Saved entries:
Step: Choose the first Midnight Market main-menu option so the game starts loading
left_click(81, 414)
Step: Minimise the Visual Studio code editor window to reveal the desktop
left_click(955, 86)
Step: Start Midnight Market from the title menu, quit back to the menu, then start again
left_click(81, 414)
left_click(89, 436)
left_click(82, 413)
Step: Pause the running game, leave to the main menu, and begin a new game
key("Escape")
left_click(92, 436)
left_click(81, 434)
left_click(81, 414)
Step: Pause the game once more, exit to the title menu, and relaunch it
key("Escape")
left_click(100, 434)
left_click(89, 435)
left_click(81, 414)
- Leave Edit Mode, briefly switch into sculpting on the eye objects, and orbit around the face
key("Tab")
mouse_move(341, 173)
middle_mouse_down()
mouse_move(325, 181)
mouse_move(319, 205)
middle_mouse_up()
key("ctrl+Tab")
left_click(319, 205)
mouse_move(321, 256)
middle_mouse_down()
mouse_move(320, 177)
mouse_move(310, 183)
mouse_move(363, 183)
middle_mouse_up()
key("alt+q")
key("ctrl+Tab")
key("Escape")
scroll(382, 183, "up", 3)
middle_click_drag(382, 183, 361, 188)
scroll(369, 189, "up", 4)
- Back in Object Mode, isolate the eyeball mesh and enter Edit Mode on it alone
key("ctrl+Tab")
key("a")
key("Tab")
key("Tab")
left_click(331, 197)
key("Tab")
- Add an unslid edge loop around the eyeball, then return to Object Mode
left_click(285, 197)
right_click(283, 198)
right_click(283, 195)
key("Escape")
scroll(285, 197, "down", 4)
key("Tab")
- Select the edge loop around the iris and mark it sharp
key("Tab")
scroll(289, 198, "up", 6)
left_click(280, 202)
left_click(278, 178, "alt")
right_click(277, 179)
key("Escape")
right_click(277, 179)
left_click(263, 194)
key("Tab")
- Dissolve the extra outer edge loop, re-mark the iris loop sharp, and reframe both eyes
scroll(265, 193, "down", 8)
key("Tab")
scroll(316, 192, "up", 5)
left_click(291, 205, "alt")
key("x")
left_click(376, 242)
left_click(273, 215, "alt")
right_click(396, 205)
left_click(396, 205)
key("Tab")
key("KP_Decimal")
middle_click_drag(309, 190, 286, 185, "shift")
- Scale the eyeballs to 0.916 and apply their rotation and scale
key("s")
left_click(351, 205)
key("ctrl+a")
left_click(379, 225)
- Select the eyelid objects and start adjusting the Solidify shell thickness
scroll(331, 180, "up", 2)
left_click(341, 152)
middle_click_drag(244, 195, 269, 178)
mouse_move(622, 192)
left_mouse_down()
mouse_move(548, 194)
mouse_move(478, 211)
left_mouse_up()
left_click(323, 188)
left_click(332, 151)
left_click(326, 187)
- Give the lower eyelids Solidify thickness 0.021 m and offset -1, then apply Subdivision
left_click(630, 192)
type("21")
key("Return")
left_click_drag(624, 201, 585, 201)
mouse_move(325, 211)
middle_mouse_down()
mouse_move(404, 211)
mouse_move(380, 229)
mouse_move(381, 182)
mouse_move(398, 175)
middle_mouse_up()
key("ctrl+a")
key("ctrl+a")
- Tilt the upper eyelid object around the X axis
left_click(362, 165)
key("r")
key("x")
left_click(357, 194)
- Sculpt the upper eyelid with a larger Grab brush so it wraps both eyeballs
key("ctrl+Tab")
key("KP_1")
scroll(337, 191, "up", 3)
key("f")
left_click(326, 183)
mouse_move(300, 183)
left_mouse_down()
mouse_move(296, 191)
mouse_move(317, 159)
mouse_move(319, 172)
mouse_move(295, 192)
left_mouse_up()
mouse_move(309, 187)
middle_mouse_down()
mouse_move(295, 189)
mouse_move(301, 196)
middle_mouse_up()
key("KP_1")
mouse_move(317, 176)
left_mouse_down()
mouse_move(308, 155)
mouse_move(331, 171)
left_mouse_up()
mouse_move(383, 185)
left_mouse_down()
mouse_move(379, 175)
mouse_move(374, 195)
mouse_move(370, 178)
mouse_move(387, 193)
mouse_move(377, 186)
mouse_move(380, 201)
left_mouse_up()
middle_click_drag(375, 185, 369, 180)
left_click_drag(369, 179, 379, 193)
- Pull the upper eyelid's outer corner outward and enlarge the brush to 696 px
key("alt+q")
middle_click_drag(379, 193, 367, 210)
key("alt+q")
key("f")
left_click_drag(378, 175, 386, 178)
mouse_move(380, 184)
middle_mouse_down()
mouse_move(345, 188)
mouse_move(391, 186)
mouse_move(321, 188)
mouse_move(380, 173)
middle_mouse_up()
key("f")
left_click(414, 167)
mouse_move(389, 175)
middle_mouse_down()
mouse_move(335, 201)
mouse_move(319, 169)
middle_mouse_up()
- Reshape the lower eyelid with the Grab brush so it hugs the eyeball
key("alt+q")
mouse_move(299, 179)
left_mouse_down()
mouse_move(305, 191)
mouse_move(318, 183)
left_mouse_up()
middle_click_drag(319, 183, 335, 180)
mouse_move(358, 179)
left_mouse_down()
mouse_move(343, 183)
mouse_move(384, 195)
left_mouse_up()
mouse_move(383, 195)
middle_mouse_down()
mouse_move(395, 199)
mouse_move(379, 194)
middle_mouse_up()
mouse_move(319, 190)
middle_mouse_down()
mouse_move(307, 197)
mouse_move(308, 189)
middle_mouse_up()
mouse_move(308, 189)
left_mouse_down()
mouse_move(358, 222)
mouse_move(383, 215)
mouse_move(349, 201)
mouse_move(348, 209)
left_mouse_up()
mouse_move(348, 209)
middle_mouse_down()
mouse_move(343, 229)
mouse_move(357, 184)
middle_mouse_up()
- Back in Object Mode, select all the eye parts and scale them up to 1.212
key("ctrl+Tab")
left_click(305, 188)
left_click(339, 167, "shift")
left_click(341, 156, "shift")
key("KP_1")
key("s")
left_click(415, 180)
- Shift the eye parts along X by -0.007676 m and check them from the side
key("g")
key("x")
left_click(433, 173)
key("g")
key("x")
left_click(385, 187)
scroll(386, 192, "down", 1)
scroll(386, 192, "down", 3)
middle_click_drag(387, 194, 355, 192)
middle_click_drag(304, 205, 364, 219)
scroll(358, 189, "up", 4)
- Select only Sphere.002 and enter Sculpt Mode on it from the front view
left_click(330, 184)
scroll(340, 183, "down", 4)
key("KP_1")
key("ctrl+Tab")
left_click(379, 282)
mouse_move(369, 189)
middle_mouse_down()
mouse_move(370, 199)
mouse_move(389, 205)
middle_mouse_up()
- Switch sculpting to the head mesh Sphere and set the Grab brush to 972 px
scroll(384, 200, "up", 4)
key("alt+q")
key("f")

■ **How to complete this task**
Write each record out again exactly.

■ **Output below**
Step: Choose the first Midnight Market main-menu option so the game starts loading
left_click(81, 414)
Step: Minimise the Visual Studio code editor window to reveal the desktop
left_click(955, 86)
Step: Start Midnight Market from the title menu, quit back to the menu, then start again
left_click(81, 414)
left_click(89, 436)
left_click(82, 413)
Step: Pause the running game, leave to the main menu, and begin a new game
key("Escape")
left_click(92, 436)
left_click(81, 434)
left_click(81, 414)
Step: Pause the game once more, exit to the title menu, and relaunch it
key("Escape")
left_click(100, 434)
left_click(89, 435)
left_click(81, 414)
- Leave Edit Mode, briefly switch into sculpting on the eye objects, and orbit around the face
key("Tab")
mouse_move(341, 173)
middle_mouse_down()
mouse_move(325, 181)
mouse_move(319, 205)
middle_mouse_up()
key("ctrl+Tab")
left_click(319, 205)
mouse_move(321, 256)
middle_mouse_down()
mouse_move(320, 177)
mouse_move(310, 183)
mouse_move(363, 183)
middle_mouse_up()
key("alt+q")
key("ctrl+Tab")
key("Escape")
scroll(382, 183, "up", 3)
middle_click_drag(382, 183, 361, 188)
scroll(369, 189, "up", 4)
- Back in Object Mode, isolate the eyeball mesh and enter Edit Mode on it alone
key("ctrl+Tab")
key("a")
key("Tab")
key("Tab")
left_click(331, 197)
key("Tab")
- Add an unslid edge loop around the eyeball, then return to Object Mode
left_click(285, 197)
right_click(283, 198)
right_click(283, 195)
key("Escape")
scroll(285, 197, "down", 4)
key("Tab")
- Select the edge loop around the iris and mark it sharp
key("Tab")
scroll(289, 198, "up", 6)
left_click(280, 202)
left_click(278, 178, "alt")
right_click(277, 179)
key("Escape")
right_click(277, 179)
left_click(263, 194)
key("Tab")
- Dissolve the extra outer edge loop, re-mark the iris loop sharp, and reframe both eyes
scroll(265, 193, "down", 8)
key("Tab")
scroll(316, 192, "up", 5)
left_click(291, 205, "alt")
key("x")
left_click(376, 242)
left_click(273, 215, "alt")
right_click(396, 205)
left_click(396, 205)
key("Tab")
key("KP_Decimal")
middle_click_drag(309, 190, 286, 185, "shift")
- Scale the eyeballs to 0.916 and apply their rotation and scale
key("s")
left_click(351, 205)
key("ctrl+a")
left_click(379, 225)
- Select the eyelid objects and start adjusting the Solidify shell thickness
scroll(331, 180, "up", 2)
left_click(341, 152)
middle_click_drag(244, 195, 269, 178)
mouse_move(622, 192)
left_mouse_down()
mouse_move(548, 194)
mouse_move(478, 211)
left_mouse_up()
left_click(323, 188)
left_click(332, 151)
left_click(326, 187)
- Give the lower eyelids Solidify thickness 0.021 m and offset -1, then apply Subdivision
left_click(630, 192)
type("21")
key("Return")
left_click_drag(624, 201, 585, 201)
mouse_move(325, 211)
middle_mouse_down()
mouse_move(404, 211)
mouse_move(380, 229)
mouse_move(381, 182)
mouse_move(398, 175)
middle_mouse_up()
key("ctrl+a")
key("ctrl+a")
- Tilt the upper eyelid object around the X axis
left_click(362, 165)
key("r")
key("x")
left_click(357, 194)
- Sculpt the upper eyelid with a larger Grab brush so it wraps both eyeballs
key("ctrl+Tab")
key("KP_1")
scroll(337, 191, "up", 3)
key("f")
left_click(326, 183)
mouse_move(300, 183)
left_mouse_down()
mouse_move(296, 191)
mouse_move(317, 159)
mouse_move(319, 172)
mouse_move(295, 192)
left_mouse_up()
mouse_move(309, 187)
middle_mouse_down()
mouse_move(295, 189)
mouse_move(301, 196)
middle_mouse_up()
key("KP_1")
mouse_move(317, 176)
left_mouse_down()
mouse_move(308, 155)
mouse_move(331, 171)
left_mouse_up()
mouse_move(383, 185)
left_mouse_down()
mouse_move(379, 175)
mouse_move(374, 195)
mouse_move(370, 178)
mouse_move(387, 193)
mouse_move(377, 186)
mouse_move(380, 201)
left_mouse_up()
middle_click_drag(375, 185, 369, 180)
left_click_drag(369, 179, 379, 193)
- Pull the upper eyelid's outer corner outward and enlarge the brush to 696 px
key("alt+q")
middle_click_drag(379, 193, 367, 210)
key("alt+q")
key("f")
left_click_drag(378, 175, 386, 178)
mouse_move(380, 184)
middle_mouse_down()
mouse_move(345, 188)
mouse_move(391, 186)
mouse_move(321, 188)
mouse_move(380, 173)
middle_mouse_up()
key("f")
left_click(414, 167)
mouse_move(389, 175)
middle_mouse_down()
mouse_move(335, 201)
mouse_move(319, 169)
middle_mouse_up()
- Reshape the lower eyelid with the Grab brush so it hugs the eyeball
key("alt+q")
mouse_move(299, 179)
left_mouse_down()
mouse_move(305, 191)
mouse_move(318, 183)
left_mouse_up()
middle_click_drag(319, 183, 335, 180)
mouse_move(358, 179)
left_mouse_down()
mouse_move(343, 183)
mouse_move(384, 195)
left_mouse_up()
mouse_move(383, 195)
middle_mouse_down()
mouse_move(395, 199)
mouse_move(379, 194)
middle_mouse_up()
mouse_move(319, 190)
middle_mouse_down()
mouse_move(307, 197)
mouse_move(308, 189)
middle_mouse_up()
mouse_move(308, 189)
left_mouse_down()
mouse_move(358, 222)
mouse_move(383, 215)
mouse_move(349, 201)
mouse_move(348, 209)
left_mouse_up()
mouse_move(348, 209)
middle_mouse_down()
mouse_move(343, 229)
mouse_move(357, 184)
middle_mouse_up()
- Back in Object Mode, select all the eye parts and scale them up to 1.212
key("ctrl+Tab")
left_click(305, 188)
left_click(339, 167, "shift")
left_click(341, 156, "shift")
key("KP_1")
key("s")
left_click(415, 180)
- Shift the eye parts along X by -0.007676 m and check them from the side
key("g")
key("x")
left_click(433, 173)
key("g")
key("x")
left_click(385, 187)
scroll(386, 192, "down", 1)
scroll(386, 192, "down", 3)
middle_click_drag(387, 194, 355, 192)
middle_click_drag(304, 205, 364, 219)
scroll(358, 189, "up", 4)
- Select only Sphere.002 and enter Sculpt Mode on it from the front view
left_click(330, 184)
scroll(340, 183, "down", 4)
key("KP_1")
key("ctrl+Tab")
left_click(379, 282)
mouse_move(369, 189)
middle_mouse_down()
mouse_move(370, 199)
mouse_move(389, 205)
middle_mouse_up()
- Switch sculpting to the head mesh Sphere and set the Grab brush to 972 px
scroll(384, 200, "up", 4)
key("alt+q")
key("f")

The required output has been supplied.